• RECORD EXCERPTS:

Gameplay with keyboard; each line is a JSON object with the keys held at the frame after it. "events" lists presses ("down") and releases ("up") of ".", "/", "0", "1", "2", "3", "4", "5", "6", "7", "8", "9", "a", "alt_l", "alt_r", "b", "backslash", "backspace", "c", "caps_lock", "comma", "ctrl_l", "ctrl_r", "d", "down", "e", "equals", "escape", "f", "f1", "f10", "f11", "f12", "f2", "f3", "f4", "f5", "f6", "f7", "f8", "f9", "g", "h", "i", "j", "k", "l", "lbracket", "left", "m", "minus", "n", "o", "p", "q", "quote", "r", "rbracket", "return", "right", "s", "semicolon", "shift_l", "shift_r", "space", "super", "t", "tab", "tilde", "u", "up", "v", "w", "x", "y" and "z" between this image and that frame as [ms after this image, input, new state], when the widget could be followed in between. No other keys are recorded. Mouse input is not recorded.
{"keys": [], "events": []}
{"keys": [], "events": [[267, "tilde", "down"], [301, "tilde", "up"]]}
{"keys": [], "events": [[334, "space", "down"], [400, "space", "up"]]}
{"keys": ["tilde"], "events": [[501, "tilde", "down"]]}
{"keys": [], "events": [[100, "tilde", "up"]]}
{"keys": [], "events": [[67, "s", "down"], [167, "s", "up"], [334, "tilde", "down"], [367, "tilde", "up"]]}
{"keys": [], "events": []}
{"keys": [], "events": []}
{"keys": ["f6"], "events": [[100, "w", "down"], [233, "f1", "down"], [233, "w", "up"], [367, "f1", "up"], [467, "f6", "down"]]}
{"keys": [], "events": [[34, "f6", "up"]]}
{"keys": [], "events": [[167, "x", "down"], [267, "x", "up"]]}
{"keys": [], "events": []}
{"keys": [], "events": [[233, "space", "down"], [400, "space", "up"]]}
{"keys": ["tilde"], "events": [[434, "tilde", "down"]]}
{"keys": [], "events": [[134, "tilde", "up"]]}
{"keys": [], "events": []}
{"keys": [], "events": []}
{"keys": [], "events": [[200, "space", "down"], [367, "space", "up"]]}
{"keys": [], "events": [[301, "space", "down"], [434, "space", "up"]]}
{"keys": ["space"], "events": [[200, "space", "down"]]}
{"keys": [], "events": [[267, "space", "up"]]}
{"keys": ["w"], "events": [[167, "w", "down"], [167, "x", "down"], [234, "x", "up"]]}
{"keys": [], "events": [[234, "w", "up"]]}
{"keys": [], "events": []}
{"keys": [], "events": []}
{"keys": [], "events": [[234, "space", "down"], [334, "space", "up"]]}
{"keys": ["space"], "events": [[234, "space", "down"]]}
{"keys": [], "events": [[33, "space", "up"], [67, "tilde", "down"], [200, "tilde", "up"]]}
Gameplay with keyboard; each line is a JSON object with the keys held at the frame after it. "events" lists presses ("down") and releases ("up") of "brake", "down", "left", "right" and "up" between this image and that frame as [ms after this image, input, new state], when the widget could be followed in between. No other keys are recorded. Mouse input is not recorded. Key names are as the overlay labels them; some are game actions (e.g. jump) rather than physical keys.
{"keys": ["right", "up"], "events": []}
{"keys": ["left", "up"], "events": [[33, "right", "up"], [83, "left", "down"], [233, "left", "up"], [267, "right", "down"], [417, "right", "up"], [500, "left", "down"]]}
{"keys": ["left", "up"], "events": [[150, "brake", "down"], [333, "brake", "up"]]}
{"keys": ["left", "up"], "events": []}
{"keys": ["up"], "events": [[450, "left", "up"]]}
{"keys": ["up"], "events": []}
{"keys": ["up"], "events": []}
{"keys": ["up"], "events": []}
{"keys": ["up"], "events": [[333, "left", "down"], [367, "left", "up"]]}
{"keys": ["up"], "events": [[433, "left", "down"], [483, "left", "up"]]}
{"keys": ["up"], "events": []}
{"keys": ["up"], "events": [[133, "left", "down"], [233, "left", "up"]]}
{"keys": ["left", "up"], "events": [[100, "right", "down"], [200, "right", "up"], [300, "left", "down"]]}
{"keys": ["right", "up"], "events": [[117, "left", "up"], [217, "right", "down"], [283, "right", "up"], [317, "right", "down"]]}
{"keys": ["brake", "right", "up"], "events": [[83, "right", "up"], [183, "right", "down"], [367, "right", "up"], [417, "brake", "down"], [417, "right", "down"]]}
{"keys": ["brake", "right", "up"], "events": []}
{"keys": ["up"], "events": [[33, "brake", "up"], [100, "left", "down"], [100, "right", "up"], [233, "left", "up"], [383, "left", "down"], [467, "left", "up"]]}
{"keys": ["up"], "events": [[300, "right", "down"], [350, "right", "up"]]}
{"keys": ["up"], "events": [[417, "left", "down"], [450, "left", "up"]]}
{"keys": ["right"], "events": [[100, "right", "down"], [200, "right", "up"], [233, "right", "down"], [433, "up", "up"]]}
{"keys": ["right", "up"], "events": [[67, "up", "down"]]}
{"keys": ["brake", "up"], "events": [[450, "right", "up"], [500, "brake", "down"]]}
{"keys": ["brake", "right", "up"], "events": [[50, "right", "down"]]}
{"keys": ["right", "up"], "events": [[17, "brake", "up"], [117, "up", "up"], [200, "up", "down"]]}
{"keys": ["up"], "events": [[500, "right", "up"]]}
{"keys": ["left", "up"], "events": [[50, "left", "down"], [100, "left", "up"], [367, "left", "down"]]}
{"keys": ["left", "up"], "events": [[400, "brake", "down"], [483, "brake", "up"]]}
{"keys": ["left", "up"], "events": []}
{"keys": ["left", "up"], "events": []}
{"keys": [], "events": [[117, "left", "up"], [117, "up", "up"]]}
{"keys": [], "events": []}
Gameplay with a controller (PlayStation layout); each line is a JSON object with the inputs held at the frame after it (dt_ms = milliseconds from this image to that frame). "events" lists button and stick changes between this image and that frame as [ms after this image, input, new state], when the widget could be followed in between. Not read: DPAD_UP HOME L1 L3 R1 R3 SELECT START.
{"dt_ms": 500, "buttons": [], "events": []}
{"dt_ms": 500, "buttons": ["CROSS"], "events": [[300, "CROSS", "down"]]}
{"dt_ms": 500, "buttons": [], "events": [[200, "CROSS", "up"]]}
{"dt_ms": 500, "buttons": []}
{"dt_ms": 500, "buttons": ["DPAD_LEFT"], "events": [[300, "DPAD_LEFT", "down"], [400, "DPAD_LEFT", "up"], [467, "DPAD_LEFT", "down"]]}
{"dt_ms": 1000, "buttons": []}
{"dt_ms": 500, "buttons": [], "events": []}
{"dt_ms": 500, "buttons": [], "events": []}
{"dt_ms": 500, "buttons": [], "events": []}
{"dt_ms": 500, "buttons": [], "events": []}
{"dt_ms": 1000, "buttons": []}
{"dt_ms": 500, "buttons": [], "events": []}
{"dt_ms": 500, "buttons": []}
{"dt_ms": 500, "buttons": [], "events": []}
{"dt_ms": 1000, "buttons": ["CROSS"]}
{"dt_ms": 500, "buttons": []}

• WHAT YOU ARE ASKED TO DO:
All entries must be duplicated exactly, with none left out.

• EXPECTED OUTPUT:
Gameplay with keyboard; each line is a JSON object with the keys held at the frame after it. "events" lists presses ("down") and releases ("up") of ".", "/", "0", "1", "2", "3", "4", "5", "6", "7", "8", "9", "a", "alt_l", "alt_r", "b", "backslash", "backspace", "c", "caps_lock", "comma", "ctrl_l", "ctrl_r", "d", "down", "e", "equals", "escape", "f", "f1", "f10", "f11", "f12", "f2", "f3", "f4", "f5", "f6", "f7", "f8", "f9", "g", "h", "i", "j", "k", "l", "lbracket", "left", "m", "minus", "n", "o", "p", "q", "quote", "r", "rbracket", "return", "right", "s", "semicolon", "shift_l", "shift_r", "space", "super", "t", "tab", "tilde", "u", "up", "v", "w", "x", "y" and "z" between this image and that frame as [ms after this image, input, new state], when the widget could be followed in between. No other keys are recorded. Mouse input is not recorded.
{"keys": [], "events": []}
{"keys": [], "events": [[267, "tilde", "down"], [301, "tilde", "up"]]}
{"keys": [], "events": [[334, "space", "down"], [400, "space", "up"]]}
{"keys": ["tilde"], "events": [[501, "tilde", "down"]]}
{"keys": [], "events": [[100, "tilde", "up"]]}
{"keys": [], "events": [[67, "s", "down"], [167, "s", "up"], [334, "tilde", "down"], [367, "tilde", "up"]]}
{"keys": [], "events": []}
{"keys": [], "events": []}
{"keys": ["f6"], "events": [[100, "w", "down"], [233, "f1", "down"], [233, "w", "up"], [367, "f1", "up"], [467, "f6", "down"]]}
{"keys": [], "events": [[34, "f6", "up"]]}
{"keys": [], "events": [[167, "x", "down"], [267, "x", "up"]]}
{"keys": [], "events": []}
{"keys": [], "events": [[233, "space", "down"], [400, "space", "up"]]}
{"keys": ["tilde"], "events": [[434, "tilde", "down"]]}
{"keys": [], "events": [[134, "tilde", "up"]]}
{"keys": [], "events": []}
{"keys": [], "events": []}
{"keys": [], "events": [[200, "space", "down"], [367, "space", "up"]]}
{"keys": [], "events": [[301, "space", "down"], [434, "space", "up"]]}
{"keys": ["space"], "events": [[200, "space", "down"]]}
{"keys": [], "events": [[267, "space", "up"]]}
{"keys": ["w"], "events": [[167, "w", "down"], [167, "x", "down"], [234, "x", "up"]]}
{"keys": [], "events": [[234, "w", "up"]]}
{"keys": [], "events": []}
{"keys": [], "events": []}
{"keys": [], "events": [[234, "space", "down"], [334, "space", "up"]]}
{"keys": ["space"], "events": [[234, "space", "down"]]}
{"keys": [], "events": [[33, "space", "up"], [67, "tilde", "down"], [200, "tilde", "up"]]}
Gameplay with keyboard; each line is a JSON object with the keys held at the frame after it. "events" lists presses ("down") and releases ("up") of "brake", "down", "left", "right" and "up" between this image and that frame as [ms after this image, input, new state], when the widget could be followed in between. No other keys are recorded. Mouse input is not recorded. Key names are as the overlay labels them; some are game actions (e.g. jump) rather than physical keys.
{"keys": ["right", "up"], "events": []}
{"keys": ["left", "up"], "events": [[33, "right", "up"], [83, "left", "down"], [233, "left", "up"], [267, "right", "down"], [417, "right", "up"], [500, "left", "down"]]}
{"keys": ["left", "up"], "events": [[150, "brake", "down"], [333, "brake", "up"]]}
{"keys": ["left", "up"], "events": []}
{"keys": ["up"], "events": [[450, "left", "up"]]}
{"keys": ["up"], "events": []}
{"keys": ["up"], "events": []}
{"keys": ["up"], "events": []}
{"keys": ["up"], "events": [[333, "left", "down"], [367, "left", "up"]]}
{"keys": ["up"], "events": [[433, "left", "down"], [483, "left", "up"]]}
{"keys": ["up"], "events": []}
{"keys": ["up"], "events": [[133, "left", "down"], [233, "left", "up"]]}
{"keys": ["left", "up"], "events": [[100, "right", "down"], [200, "right", "up"], [300, "left", "down"]]}
{"keys": ["right", "up"], "events": [[117, "left", "up"], [217, "right", "down"], [283, "right", "up"], [317, "right", "down"]]}
{"keys": ["brake", "right", "up"], "events": [[83, "right", "up"], [183, "right", "down"], [367, "right", "up"], [417, "brake", "down"], [417, "right", "down"]]}
{"keys": ["brake", "right", "up"], "events": []}
{"keys": ["up"], "events": [[33, "brake", "up"], [100, "left", "down"], [100, "right", "up"], [233, "left", "up"], [383, "left", "down"], [467, "left", "up"]]}
{"keys": ["up"], "events": [[300, "right", "down"], [350, "right", "up"]]}
{"keys": ["up"], "events": [[417, "left", "down"], [450, "left", "up"]]}
{"keys": ["right"], "events": [[100, "right", "down"], [200, "right", "up"], [233, "right", "down"], [433, "up", "up"]]}
{"keys": ["right", "up"], "events": [[67, "up", "down"]]}
{"keys": ["brake", "up"], "events": [[450, "right", "up"], [500, "brake", "down"]]}
{"keys": ["brake", "right", "up"], "events": [[50, "right", "down"]]}
{"keys": ["right", "up"], "events": [[17, "brake", "up"], [117, "up", "up"], [200, "up", "down"]]}
{"keys": ["up"], "events": [[500, "right", "up"]]}
{"keys": ["left", "up"], "events": [[50, "left", "down"], [100, "left", "up"], [367, "left", "down"]]}
{"keys": ["left", "up"], "events": [[400, "brake", "down"], [483, "brake", "up"]]}
{"keys": ["left", "up"], "events": []}
{"keys": ["left", "up"], "events": []}
{"keys": [], "events": [[117, "left", "up"], [117, "up", "up"]]}
{"keys": [], "events": []}
Gameplay with a controller (PlayStation layout); each line is a JSON object with the inputs held at the frame after it (dt_ms = milliseconds from this image to that frame). "events" lists button and stick changes between this image and that frame as [ms after this image, input, new state], when the widget could be followed in between. Not read: DPAD_UP HOME L1 L3 R1 R3 SELECT START.
{"dt_ms": 500, "buttons": [], "events": []}
{"dt_ms": 500, "buttons": ["CROSS"], "events": [[300, "CROSS", "down"]]}
{"dt_ms": 500, "buttons": [], "events": [[200, "CROSS", "up"]]}
{"dt_ms": 500, "buttons": []}
{"dt_ms": 500, "buttons": ["DPAD_LEFT"], "events": [[300, "DPAD_LEFT", "down"], [400, "DPAD_LEFT", "up"], [467, "DPAD_LEFT", "down"]]}
{"dt_ms": 1000, "buttons": []}
{"dt_ms": 500, "buttons": [], "events": []}
{"dt_ms": 500, "buttons": [], "events": []}
{"dt_ms": 500, "buttons": [], "events": []}
{"dt_ms": 500, "buttons": [], "events": []}
{"dt_ms": 1000, "buttons": []}
{"dt_ms": 500, "buttons": [], "events": []}
{"dt_ms": 500, "buttons": []}
{"dt_ms": 500, "buttons": [], "events": []}
{"dt_ms": 1000, "buttons": ["CROSS"]}
{"dt_ms": 500, "buttons": []}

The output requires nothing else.